Japan has a very large chip to put on the table during negotiations: a massive reparations package for Japan’s occupation of the Korean peninsula during the first half of the 20th Century. North Korea has demanded reparations from the “Japanese imperialists” for many years. A reparations deal was on the table during Prime Minister Koizumi’s 2002 trip to Pyongyang, but it collapsed in part due to the abductee issue.

Prime Minister Abe might not like the domestic political ramifications of agreeing to reparations now, and it would also be very difficult to maintain the pressure of sanctions on North Korea if any such arrangement was made, but it seems almost inevitable that Kim will repeat the demand if he meets with Abe.

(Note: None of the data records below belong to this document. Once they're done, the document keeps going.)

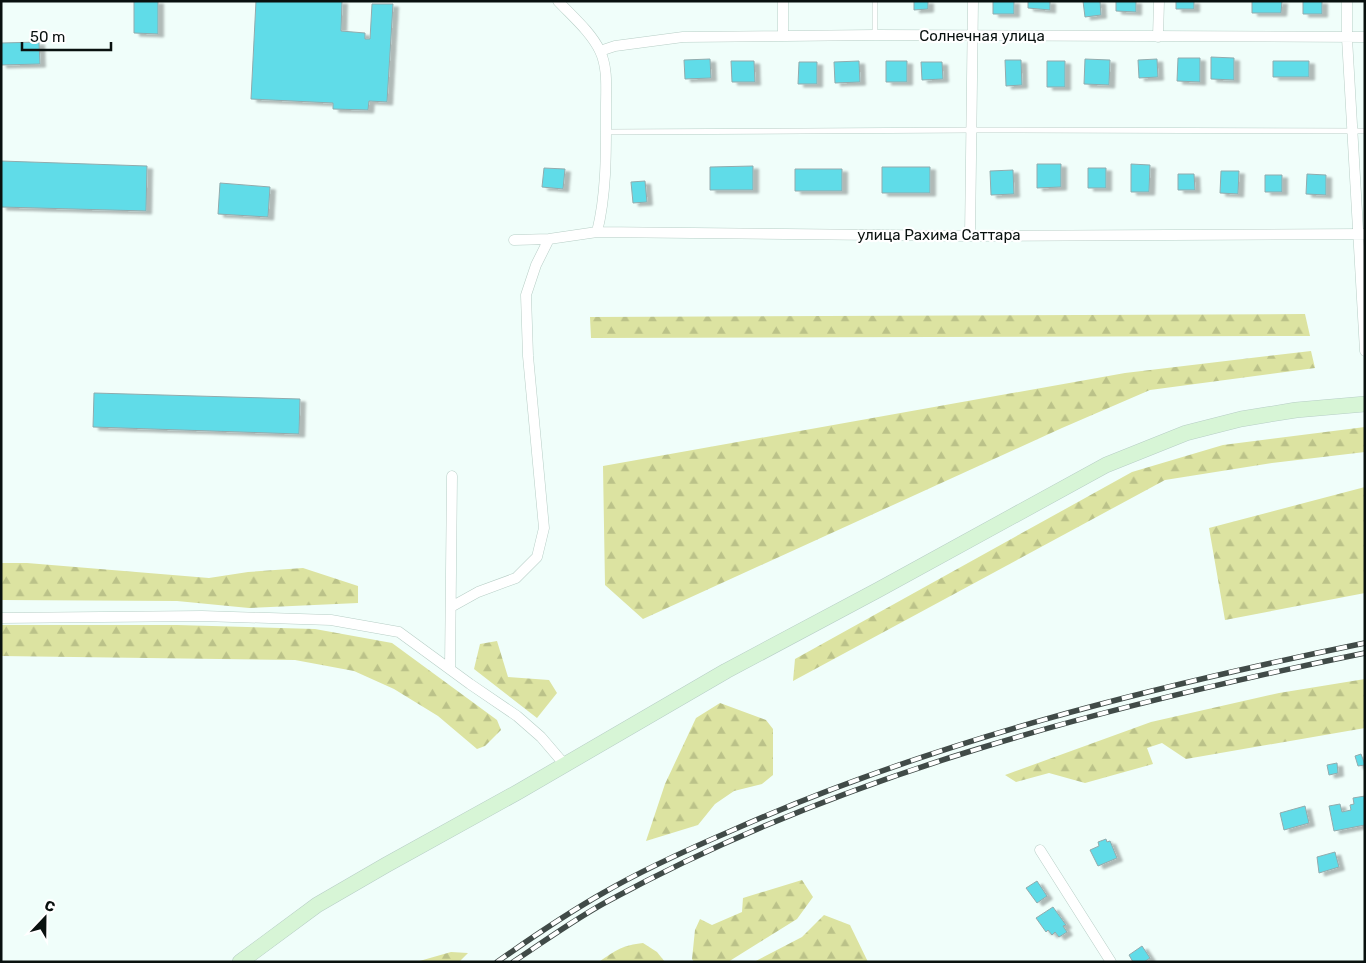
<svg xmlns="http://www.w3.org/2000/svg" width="1366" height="963" font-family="Rubik,sans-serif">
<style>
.forest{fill:url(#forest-firs)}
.building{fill:#60dce8;stroke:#92abad;filter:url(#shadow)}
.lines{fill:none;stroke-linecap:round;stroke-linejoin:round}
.service-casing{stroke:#b7cec6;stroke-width:6}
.minor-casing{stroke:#b7cec6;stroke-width:11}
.secondary-casing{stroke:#b7cec6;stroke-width:16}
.service{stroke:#fff;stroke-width:5}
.minor{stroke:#fff;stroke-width:10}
.secondary{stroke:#d7f5d6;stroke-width:15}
.rail-casing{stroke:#414b48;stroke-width:5.5}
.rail{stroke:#fff;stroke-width:4;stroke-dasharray:11;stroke-linecap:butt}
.labels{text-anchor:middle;stroke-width:4.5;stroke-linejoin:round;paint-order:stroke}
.street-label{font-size:15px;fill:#09110f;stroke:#fff}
</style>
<defs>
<pattern id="forest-firs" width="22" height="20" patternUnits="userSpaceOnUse" patternTransform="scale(1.25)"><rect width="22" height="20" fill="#dce3a1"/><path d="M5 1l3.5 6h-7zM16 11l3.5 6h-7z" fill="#bbc289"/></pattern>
<filter id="shadow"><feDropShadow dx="5.5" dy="3" stdDeviation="1" flood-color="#0004"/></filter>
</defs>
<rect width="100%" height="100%" fill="#f0fefa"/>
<path class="forest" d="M1305,314L1310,336L591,338L590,317Z
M1311,351L1315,368L1150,390L1062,428L643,619L605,585L603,466L1125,373Z
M1365,427V452L1272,463L1165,480L793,681L795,659L1132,472L1223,445Z
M1365,487V593L1225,620L1209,528Z
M1,563H27L209,578L248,572L303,568L358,586V603L249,608L177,601L1,600Z
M1,625H177L315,629L392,643L497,720L501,730L485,746L477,749L438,716L394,689L354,671L295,660L1,656Z
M497,641L508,677L549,680L557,693L537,718L474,669L480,644Z
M1365,679V728L1186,759L1162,743L1147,748L1153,764L1085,783L1049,773L1016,782L1005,775L1151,722L1279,693Z
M720,703L766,720L773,729V775L762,784L734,791L715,804L698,825L646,841L665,784L696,718Z
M802,880L813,897L797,919L728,962H694L692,959L695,930L700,919L712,925L742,912L743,898Z
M824,915L850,925L868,962H754L802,937Z
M643,943L657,952L665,962H599C616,950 623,945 643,943Z
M451,952L468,953L459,962H416Z"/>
<path class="building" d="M134,1H158V34L134,33Z
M256,1H342L341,31L365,33V39H370L372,4H393L387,102L369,101L368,110L333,109V103L251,99Z
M914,1H928V9L914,10Z
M993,1H1014V14H993Z
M1028,1H1050V10L1028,8Z
M1083,1H1100L1101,15L1085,17Z
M1116,1H1136V12L1116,11Z
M1176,1H1194V9H1176Z
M1252,1H1282L1281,13H1252Z
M1303,1H1322V14H1303Z
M39,42L40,64L1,65V43Z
M1211,57L1234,58V80L1211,79Z
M1178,58H1200V82L1177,81Z
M710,59L711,78L685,79L684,60Z
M1085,59L1110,60L1109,85L1084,84Z
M1157,59L1158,77L1139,78L1138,60Z
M1005,60H1021L1022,85L1006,86Z
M731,61H754L755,82H732Z
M859,61L860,82L835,83L834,62Z
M886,61H907V82H886Z
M1047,61H1065V87H1047Z
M1273,61H1309V77H1273Z
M799,62H817V84H798Z
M921,62H942L943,79L922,80Z
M1,161L147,166L146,211L1,207Z
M1037,164H1061V187L1037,188Z
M1131,164L1150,165L1149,192H1131Z
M753,166V190H710V167Z
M882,167H930V193H882Z
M544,168L565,169L563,189L542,187Z
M1088,168H1106V188H1088Z
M795,169H842V191H795Z
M1013,170L1014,194L991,195L990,171Z
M1221,171H1239L1238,194L1220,193Z
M1178,174H1194L1195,190H1178Z
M1307,174L1326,175V195L1306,194Z
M1265,175H1282V192H1265Z
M645,181L647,202L633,203L631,182Z
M220,183L270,187L268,217L218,214Z
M94,393L300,399L299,434L93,427Z
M1361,754L1365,765L1358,766L1355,756Z
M1337,763L1338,773L1329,775L1327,765Z
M1365,796V825L1334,831L1329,806L1340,804L1342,812L1351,810L1350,805L1354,804L1353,798Z
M1305,806L1309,823L1284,830L1280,813Z
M1106,839L1107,842L1110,841L1117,858L1098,866L1090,850L1099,846L1098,842Z
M1335,852L1339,867L1319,873L1317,857Z
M1037,881L1047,896L1037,903L1026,888Z
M1053,907L1066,925L1063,926L1067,932L1059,937L1055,932L1052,935L1048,930L1046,932L1036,918Z
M1142,946L1150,958L1144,962H1133L1129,955Z"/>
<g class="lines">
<defs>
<path id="service" d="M875,35V1
M606,132L972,130L1365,131"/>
<path id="minor" d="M558,1C572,16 591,32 600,51C608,68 606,88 606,107C606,148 607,192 597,232
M1347,1V38L1365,351
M783,36V1
M1158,37L1159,1
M600,51L615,46L683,37L875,35L1365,37
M970,236L973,1
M514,240L549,239L597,232L970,236L1365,234
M451,607L478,592L516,578L537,557L544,528L528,356L526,295L536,265L549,239
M1,618L202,616L331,620L399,632L470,684L517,716L541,737L565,765
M450,668L452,476
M1040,850L1111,962"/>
<path id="secondary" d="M240,962L317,905L386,865L518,792L726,671L878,590L1106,465L1186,433L1241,419L1296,410L1365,404"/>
</defs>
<use href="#service" class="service-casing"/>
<use href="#minor" class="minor-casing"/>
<use href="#secondary" class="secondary-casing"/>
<use href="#service" class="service"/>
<use href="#minor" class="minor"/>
<use href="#secondary" class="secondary"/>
<defs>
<path id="rail" d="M497,962C531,938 566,914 603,893C644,869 689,849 733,830C933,741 1151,687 1365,643
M513,962C545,941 576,918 610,900C844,773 1106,706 1365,653"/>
</defs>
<use href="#rail" class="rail-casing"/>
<use href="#rail" class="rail"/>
</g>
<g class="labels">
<g class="street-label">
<text x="982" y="41">Солнечная улица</text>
<text x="939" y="240">улица Рахима Саттара</text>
</g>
</g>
<rect width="1366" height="963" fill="none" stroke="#09110f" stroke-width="5"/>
<g transform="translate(45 918) rotate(22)" stroke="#ffffff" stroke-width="4" paint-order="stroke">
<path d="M0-4L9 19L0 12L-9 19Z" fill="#09110f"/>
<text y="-8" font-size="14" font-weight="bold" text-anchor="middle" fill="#09110f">С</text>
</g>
<path d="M22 42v8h89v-8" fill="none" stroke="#09110f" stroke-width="2.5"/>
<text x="30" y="42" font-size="15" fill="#09110f" stroke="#ffffff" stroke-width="4" paint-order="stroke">50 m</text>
</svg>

Japan Today anticipates Abe “will likely tell Kim that Japan is ready to move beyond the countries’ ‘unfortunate past,’ normalize bilateral ties and provide economic support after the comprehensive resolution of outstanding issues including North Korea’s nuclear and missile programs, and the abductions.” Abe will need to brace himself for whatever Kim Jong-un claims is necessary to move beyond the unfortunate past and be ready with counter-proposals.

Japan Today also notes that a group of Japanese abductee families advised Abe not to rush into a summit meeting with Kim, judging it “early for the prime minister to go and negotiate various matters while nothing is decided.”

Japan, of course, has security concerns to address with North Korea beyond the abductees. The Kim regime’s last few provocative ballistic missile tests delivered their provocations by flying through Japanese airspace, prompting Japan to hold civilian missile attack safety drills for the first time.

The Japanese have expressed concern about President Trump’s proposal to halt U.S.-South Korea military drills. Abe’s administration has emphasized the importance of those exercises in preserving the security of the entire region, presumably because a number of bad actors beyond North Korea’s borders are treated to an intimidating display of how quickly and effectively the U.S. military can project power across eastern Asia.

“Frankly speaking, I’m stunned. This is going to affect Japan’s security significantly. We must confirm his intentions,” said Japanese Senior Vice Foreign Minister Masahisa Sato after Trump said the wargames would be suspended.

Kyodo News on Wednesday quoted a Defense Ministry source who grumbled, “The unpredictable Mr. Trump has created a stir on a matter we had not expected.” The same report quoted a senior U.S. military official who said military exercises might be relocated to Japan from South Korea rather than canceled outright, particularly those involving long-range nuclear bombers.